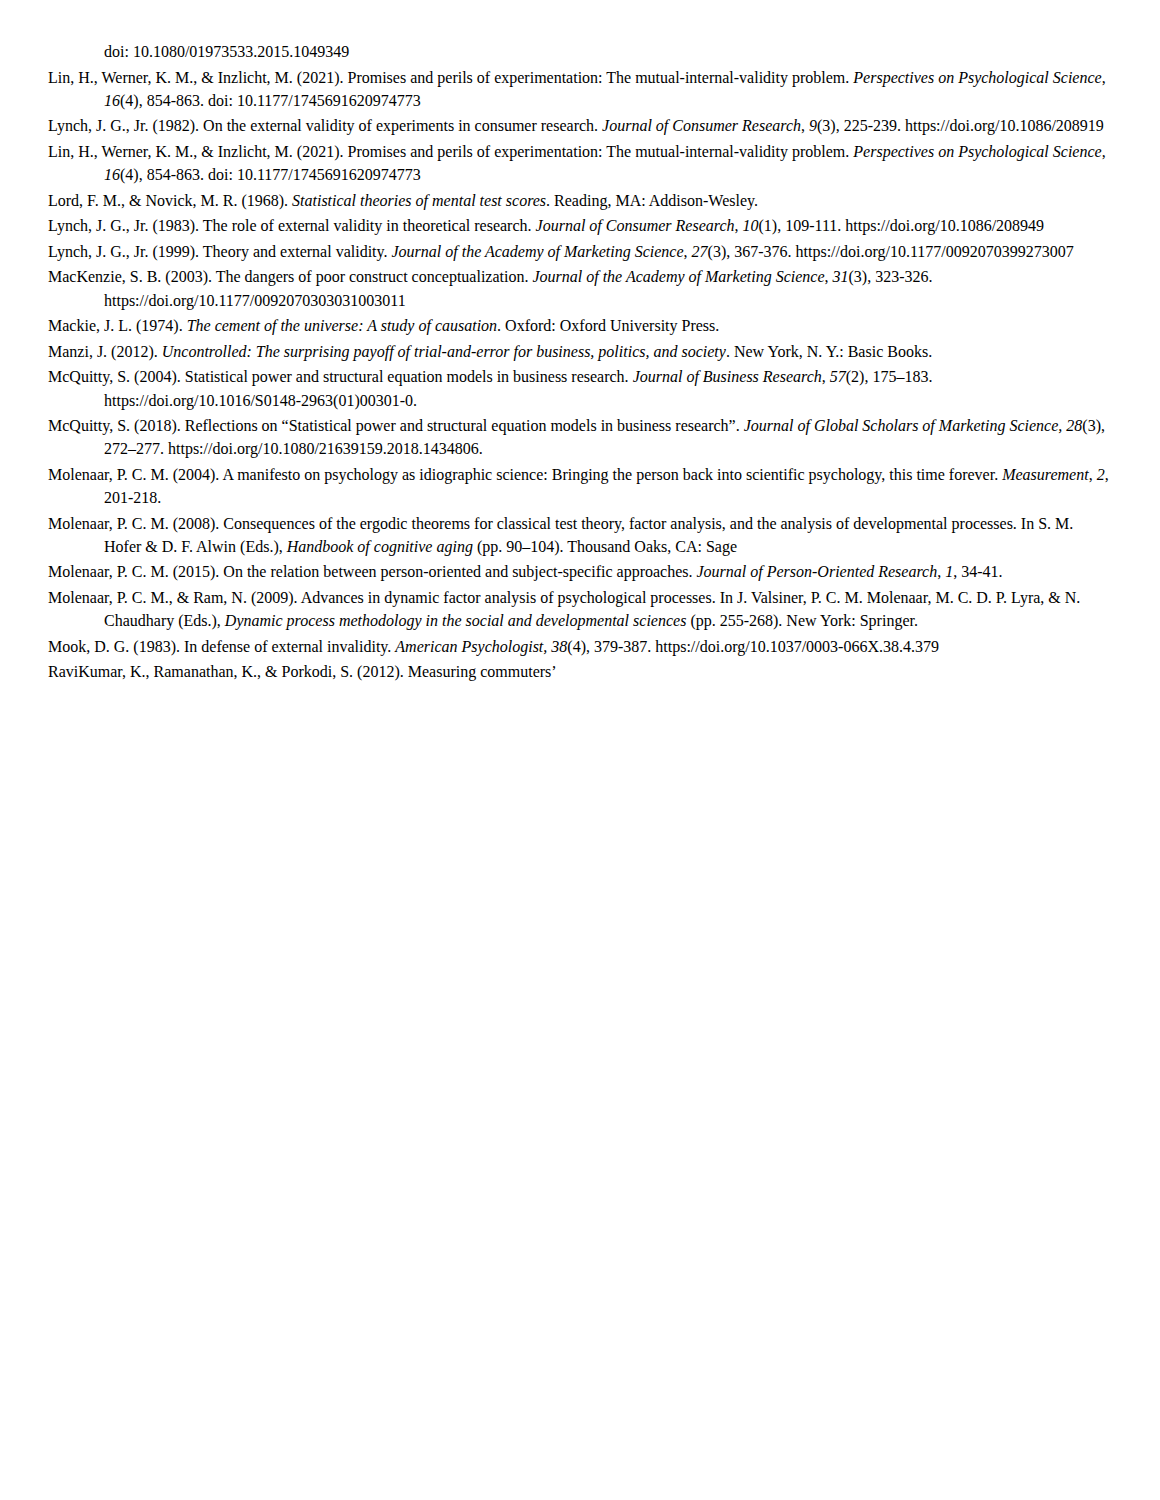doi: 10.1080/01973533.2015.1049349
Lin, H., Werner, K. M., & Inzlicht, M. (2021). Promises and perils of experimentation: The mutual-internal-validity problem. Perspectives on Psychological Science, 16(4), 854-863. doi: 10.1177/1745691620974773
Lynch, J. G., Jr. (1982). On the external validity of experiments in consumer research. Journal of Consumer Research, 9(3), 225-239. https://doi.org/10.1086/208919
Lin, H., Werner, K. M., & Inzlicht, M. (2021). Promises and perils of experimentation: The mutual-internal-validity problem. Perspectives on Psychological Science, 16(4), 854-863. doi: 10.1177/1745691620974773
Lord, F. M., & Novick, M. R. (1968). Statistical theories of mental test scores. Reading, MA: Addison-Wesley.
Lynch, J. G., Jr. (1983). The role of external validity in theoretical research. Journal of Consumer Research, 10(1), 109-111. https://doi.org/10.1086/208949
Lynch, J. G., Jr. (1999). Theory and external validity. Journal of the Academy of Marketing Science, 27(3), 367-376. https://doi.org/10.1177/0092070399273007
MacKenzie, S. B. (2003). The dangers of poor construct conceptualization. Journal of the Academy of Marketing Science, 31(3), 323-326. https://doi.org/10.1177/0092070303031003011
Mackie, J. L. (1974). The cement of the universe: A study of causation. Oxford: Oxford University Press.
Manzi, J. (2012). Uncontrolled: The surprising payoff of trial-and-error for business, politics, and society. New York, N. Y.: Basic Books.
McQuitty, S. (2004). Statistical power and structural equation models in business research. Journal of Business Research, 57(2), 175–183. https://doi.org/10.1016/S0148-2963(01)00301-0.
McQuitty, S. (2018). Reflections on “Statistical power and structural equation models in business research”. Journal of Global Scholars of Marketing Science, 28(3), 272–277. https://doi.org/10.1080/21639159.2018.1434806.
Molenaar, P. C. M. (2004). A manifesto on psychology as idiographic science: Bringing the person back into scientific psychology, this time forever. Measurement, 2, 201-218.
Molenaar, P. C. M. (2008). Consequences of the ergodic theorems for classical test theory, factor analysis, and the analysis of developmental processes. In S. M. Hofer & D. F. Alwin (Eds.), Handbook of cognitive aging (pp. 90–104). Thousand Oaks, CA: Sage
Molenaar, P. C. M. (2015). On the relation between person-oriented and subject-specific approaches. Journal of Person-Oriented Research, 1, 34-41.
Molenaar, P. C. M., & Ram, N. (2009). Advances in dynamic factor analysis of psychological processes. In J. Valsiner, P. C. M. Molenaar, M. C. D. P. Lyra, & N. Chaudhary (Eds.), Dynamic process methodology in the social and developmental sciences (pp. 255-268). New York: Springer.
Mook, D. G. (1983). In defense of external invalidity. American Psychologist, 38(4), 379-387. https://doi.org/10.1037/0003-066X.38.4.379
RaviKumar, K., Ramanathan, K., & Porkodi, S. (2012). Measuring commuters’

____________

### What you should do
Write every entry out again exactly, images omitted.

### Output for this task
doi: 10.1080/01973533.2015.1049349
Lin, H., Werner, K. M., & Inzlicht, M. (2021). Promises and perils of experimentation: The mutual-internal-validity problem. Perspectives on Psychological Science, 16(4), 854-863. doi: 10.1177/1745691620974773
Lynch, J. G., Jr. (1982). On the external validity of experiments in consumer research. Journal of Consumer Research, 9(3), 225-239. https://doi.org/10.1086/208919
Lin, H., Werner, K. M., & Inzlicht, M. (2021). Promises and perils of experimentation: The mutual-internal-validity problem. Perspectives on Psychological Science, 16(4), 854-863. doi: 10.1177/1745691620974773
Lord, F. M., & Novick, M. R. (1968). Statistical theories of mental test scores. Reading, MA: Addison-Wesley.
Lynch, J. G., Jr. (1983). The role of external validity in theoretical research. Journal of Consumer Research, 10(1), 109-111. https://doi.org/10.1086/208949
Lynch, J. G., Jr. (1999). Theory and external validity. Journal of the Academy of Marketing Science, 27(3), 367-376. https://doi.org/10.1177/0092070399273007
MacKenzie, S. B. (2003). The dangers of poor construct conceptualization. Journal of the Academy of Marketing Science, 31(3), 323-326. https://doi.org/10.1177/0092070303031003011
Mackie, J. L. (1974). The cement of the universe: A study of causation. Oxford: Oxford University Press.
Manzi, J. (2012). Uncontrolled: The surprising payoff of trial-and-error for business, politics, and society. New York, N. Y.: Basic Books.
McQuitty, S. (2004). Statistical power and structural equation models in business research. Journal of Business Research, 57(2), 175–183. https://doi.org/10.1016/S0148-2963(01)00301-0.
McQuitty, S. (2018). Reflections on “Statistical power and structural equation models in business research”. Journal of Global Scholars of Marketing Science, 28(3), 272–277. https://doi.org/10.1080/21639159.2018.1434806.
Molenaar, P. C. M. (2004). A manifesto on psychology as idiographic science: Bringing the person back into scientific psychology, this time forever. Measurement, 2, 201-218.
Molenaar, P. C. M. (2008). Consequences of the ergodic theorems for classical test theory, factor analysis, and the analysis of developmental processes. In S. M. Hofer & D. F. Alwin (Eds.), Handbook of cognitive aging (pp. 90–104). Thousand Oaks, CA: Sage
Molenaar, P. C. M. (2015). On the relation between person-oriented and subject-specific approaches. Journal of Person-Oriented Research, 1, 34-41.
Molenaar, P. C. M., & Ram, N. (2009). Advances in dynamic factor analysis of psychological processes. In J. Valsiner, P. C. M. Molenaar, M. C. D. P. Lyra, & N. Chaudhary (Eds.), Dynamic process methodology in the social and developmental sciences (pp. 255-268). New York: Springer.
Mook, D. G. (1983). In defense of external invalidity. American Psychologist, 38(4), 379-387. https://doi.org/10.1037/0003-066X.38.4.379
RaviKumar, K., Ramanathan, K., & Porkodi, S. (2012). Measuring commuters’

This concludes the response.